Archive for December, 2008

Improved Support For Adding Fields From Your Extensions

December 18 2008 by railsdog

Adding attributes to the Variant and Product models is now supported via the additional_fields class method in the Variant model. The additional_fields method exposes an array of hash objects that contain the configuration for all fields that have been added from all extensions (including core extensions). Each field added to this array automatically gets presented on the relevant add / edit admin interfaces, and this feature should help prevent the need to override these views.

From your extension class you can add to the variant and / or product models by adding a hash for each value, like:

    Variant.additional_fields += [
        {:name => 'Weight', :o nly => [:variant], :format => "%.2f"},
        {:name => 'Height', :o nly => [:product], :format => "%.2f"},
        {:name => 'Width', :o nly => [:product, :variant], :format => "%.2f", :populate => [:line_items]}
      ]

For more information on this new feature please visit the wiki

Goodbye attachment_fu … Hello paperclip

December 4 2008 by railsdog

Spree now uses paperclip to manage its image attachments. Up until this point we had been using the venerable attachment_fu. We were pleased enough with attachment_fu until we discovered that someone had forked Spree in Github and created a patch to use paperclip.

Well we did a little digging and found an interesting blog post. Attachment_fu relies on the mini_magick gem which the Thought Bot folks suspect causes memory issues. When we looked at it we saw the opportunity for one less gem dependency and a slightly cleaner implementation.

Bobby Santiago (bullrico) was kind enough to supply the excellent patch. He’s also made it easy to tweak so that you can upload all sorts of generic assets (not just images.)

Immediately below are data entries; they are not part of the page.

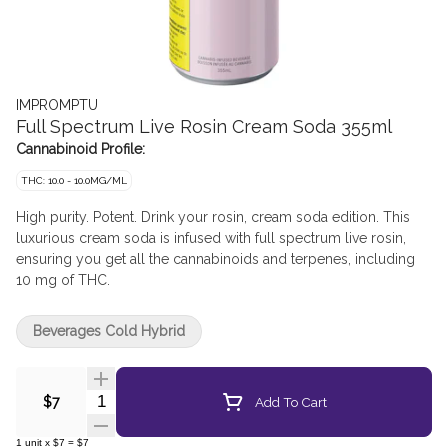
IMPROMPTU
Full Spectrum Live Rosin Cream Soda 355ml
Cannabinoid Profile:
THC: 10.0 - 10.0MG/ML
High purity. Potent. Drink your rosin, cream soda edition. This
luxurious cream soda is infused with full spectrum live rosin,
ensuring you get all the cannabinoids and terpenes, including
10 mg of THC.
Beverages Cold Hybrid
Quantity Selector
Add To Cart
$7
1
unit
x
$7
=
$7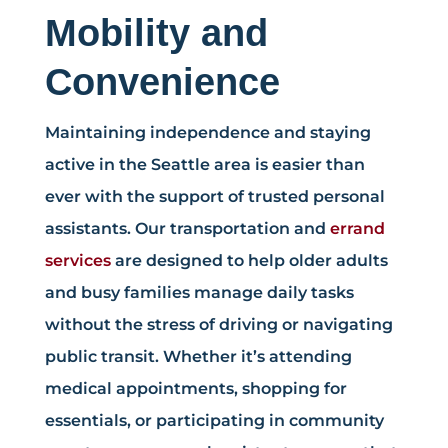
Mobility and
Convenience
Maintaining independence and staying
active in the Seattle area is easier than
ever with the support of trusted personal
assistants. Our transportation and
errand
services
are designed to help older adults
and busy families manage daily tasks
without the stress of driving or navigating
public transit. Whether it’s attending
medical appointments, shopping for
essentials, or participating in community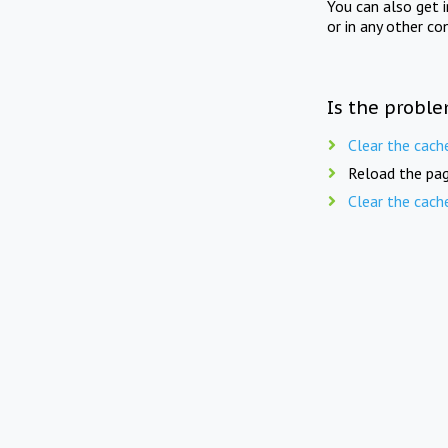
You can also get 
or in any other co
Is the proble
Clear the cach
Reload the pag
Clear the cach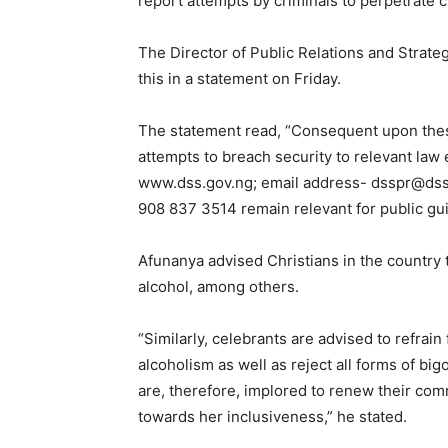
report attempts by criminals to perpetrate c
The Director of Public Relations and Strat
this in a statement on Friday.
The statement read, “Consequent upon these
attempts to breach security to relevant la
www.dss.gov.ng; email address- dsspr@dss
908 837 3514 remain relevant for public gu
Afunanya advised Christians in the country t
alcohol, among others.
“Similarly, celebrants are advised to refrain
alcoholism as well as reject all forms of bi
are, therefore, implored to renew their com
towards her inclusiveness,” he stated.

Fair warning, the new migrations will totally reorganize your image records and move things around on your filesystem. Product images will be moved from public/images/products to public/assets/products. We’ve tested the migration the best we can but you never know what we might have missed. If you have a lot of real world assets you should back up your filesystem and database before attempting the migration.

New SEO friendly Taxonomy URLs

December 3 2008 by railsdog

Spree now features new SEO friendly URLs for browsing taxnomonies, this feature builds on top of the existing products SEO / permalink functionality to allow browsing products based on their location in a taxonomy. This is helpful for tracking how a user browsed to a particular product (ie. breadcrumbs), considering that products can have more that one taxon associated with it.

So now you can browse taxons using URLs like:

   /t/categories/clothing/
   /t/categories/clothing/shirts/t-shirts/

You can also view products with URLs like:

   /t/categories/clothing/shirts/t-shirts/p/apache-baseball-jersey
   /t/brands/apache/p/apache-baseball-jersey

A new helper method called seo_url(taxon, product) is available in the ProductsHelper to give you the correct URL using a taxon and/or product. You can call the method two ways:

  1. For taxon’s you just need to pass a taxon object:

    seo_url(@tshirt-taxon) #=> /t/categories/clothing/shirts/t-shirts/

  2. For a combined taxon and product URL you pass in both objects:

    seo_url(@apache-taxon, @apache-tshirt) #=> /t/brands/apache/p/apache-baseball-jersey

    seo_url(@clothing-taxon, @apache-tshirt) #=> /t/categories/clothing/p/apache-baseball-jersey

All taxon related customer facing views have been updated to utilize these new URLs / methods.

Spree 0.5.1 Released

December 2 2008 by railsdog

Spree 0.5.1 is a patch release for the previous 0.5.0 version. The primary improvement in this release is that Spree now supports any Rails 2.1.x version (not just Rails 2.1.2). This should help make it easier to deploy Spree on shared hosts or other environments where the programmer may be required to use a specific Rails version. We’ve also fixed the spree command in the gem so that it will now work on systems that have Rails 2.2.2 installed.

Spree does not yet support Rails 2.2.2. This just makes it possible for Spree to coexist on a system with the Rails 2.2.2 gems installed for use in other applications. The other fixes in this release are some minor deprecation issues. If you are not currently experiencing any issues with the 0.5.0 release there is no need to upgrade. The new release just makes it a little bit easier to get a new Spree instance up and running.